You don’t really get this sort of aspect to aspect mood setting scene anymore in anime, do you? Based on a Aquaplus romance simulator, To Heart is a nice little romcom centered on Hiroyuki, the guy at the end of the clip. Hiroyuki has a little bit more to him than the usual potato-Kun, even if his personality consists mostly of being helpful than any girl he meets (except for middle school friend Shiho) and wanting to sleep. But there isn’t that much romance in these first three episodes and they’re mostly told through other characters than him, mainly his childhood friend Akari, who very much has a crush on him, unlike Shiho, who sees him as her rival and a nuisance.

I first watched this years ago, in 2016 and thought it was good, but not that special. The only reason I started rewatching it was because various people I follow on Bluesky were talking about how good it was, independently from each other (for Bless it was his anime of the year, frex). Yes, I am easily influenced.

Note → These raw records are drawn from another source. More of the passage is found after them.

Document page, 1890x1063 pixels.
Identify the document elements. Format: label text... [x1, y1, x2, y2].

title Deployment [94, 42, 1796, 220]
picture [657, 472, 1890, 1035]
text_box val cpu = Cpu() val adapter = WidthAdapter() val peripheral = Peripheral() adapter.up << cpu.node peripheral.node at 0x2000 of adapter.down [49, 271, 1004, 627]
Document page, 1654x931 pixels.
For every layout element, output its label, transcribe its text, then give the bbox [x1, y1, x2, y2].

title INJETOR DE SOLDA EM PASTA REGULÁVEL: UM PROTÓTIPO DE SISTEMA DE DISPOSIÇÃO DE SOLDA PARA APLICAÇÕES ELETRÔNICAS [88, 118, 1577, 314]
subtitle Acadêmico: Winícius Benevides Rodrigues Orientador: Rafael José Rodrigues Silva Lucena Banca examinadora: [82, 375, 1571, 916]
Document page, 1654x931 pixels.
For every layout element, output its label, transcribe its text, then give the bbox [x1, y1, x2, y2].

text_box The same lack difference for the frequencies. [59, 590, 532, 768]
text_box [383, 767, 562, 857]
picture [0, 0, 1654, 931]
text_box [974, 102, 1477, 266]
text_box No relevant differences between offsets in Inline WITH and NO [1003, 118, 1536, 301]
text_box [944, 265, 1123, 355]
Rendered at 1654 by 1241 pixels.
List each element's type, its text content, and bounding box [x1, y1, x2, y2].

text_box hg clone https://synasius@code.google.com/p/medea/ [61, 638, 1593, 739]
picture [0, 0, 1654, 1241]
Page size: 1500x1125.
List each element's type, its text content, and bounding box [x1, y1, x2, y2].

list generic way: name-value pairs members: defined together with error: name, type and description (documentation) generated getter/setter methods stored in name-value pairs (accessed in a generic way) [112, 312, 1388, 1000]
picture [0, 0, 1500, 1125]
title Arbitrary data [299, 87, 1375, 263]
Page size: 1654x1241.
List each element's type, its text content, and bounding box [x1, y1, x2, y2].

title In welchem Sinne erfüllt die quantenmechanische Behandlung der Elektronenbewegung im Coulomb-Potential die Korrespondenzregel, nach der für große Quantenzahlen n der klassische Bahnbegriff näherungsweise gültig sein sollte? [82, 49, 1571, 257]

But I also did it because I wanted to get out of the habit of trying every bucket of slop that’s released in season and then continue to watch it out of habit. There is so much good good anime I still need to watch I’d really should start being more ruthless in culling the crap from my diet. Especially because there are a number of series on my backlog I really want to finish this year as I’m starting to feel guilty about them. In order:

  1. Mazinger Z (1972), 54 out of 92 episodes to go:
    The super robot show that saved anime from being crushed by the Tokusatsu craze of the early seventies. A kids’ show, but one in which in the last couple of episodes I watched we see a bus full of innocent people being murdered by the bad guys, a plane blown up and crashed and similar violence. Started out episodic in a monster of the week format but starting to deviate slightly from the format in the last few episodes. Not really made to be binge watched which is the problem.
  2. Kingyo Chuuihou! (1991), 28 out of 54 to go:
    A comedy series set in a school full of weirdos, done by the same staff who would go on to work on Sailor Moon directly afterwards. I started watching this a couple of years ago as part of a group watch but fell behind and stopped. The problem I have with it is that I like it when I’m watching an episode, but rarely find myself wanting to watch it. It is very funny but also something that I can only watch in small doses.
  3. Mobile Suit Gundam ZZ (1986), 42 out of 47 to go:
    The third series in the OG Gundam chronology, the problem I have is that it’s a) an incredible mood swing from the previous series and b) its protagonist is an even greater jackass than Kamille or Amuro ever were. I first started watching this in 2020 (!) and never got more than five episodes in, even restarting it last year didn’t work. Just never build up the momentum to get over my dislike of Judau.

There are many other series I started and need to finish, but those three are the most important ones. If I managed to finish any of them I’ll be happy.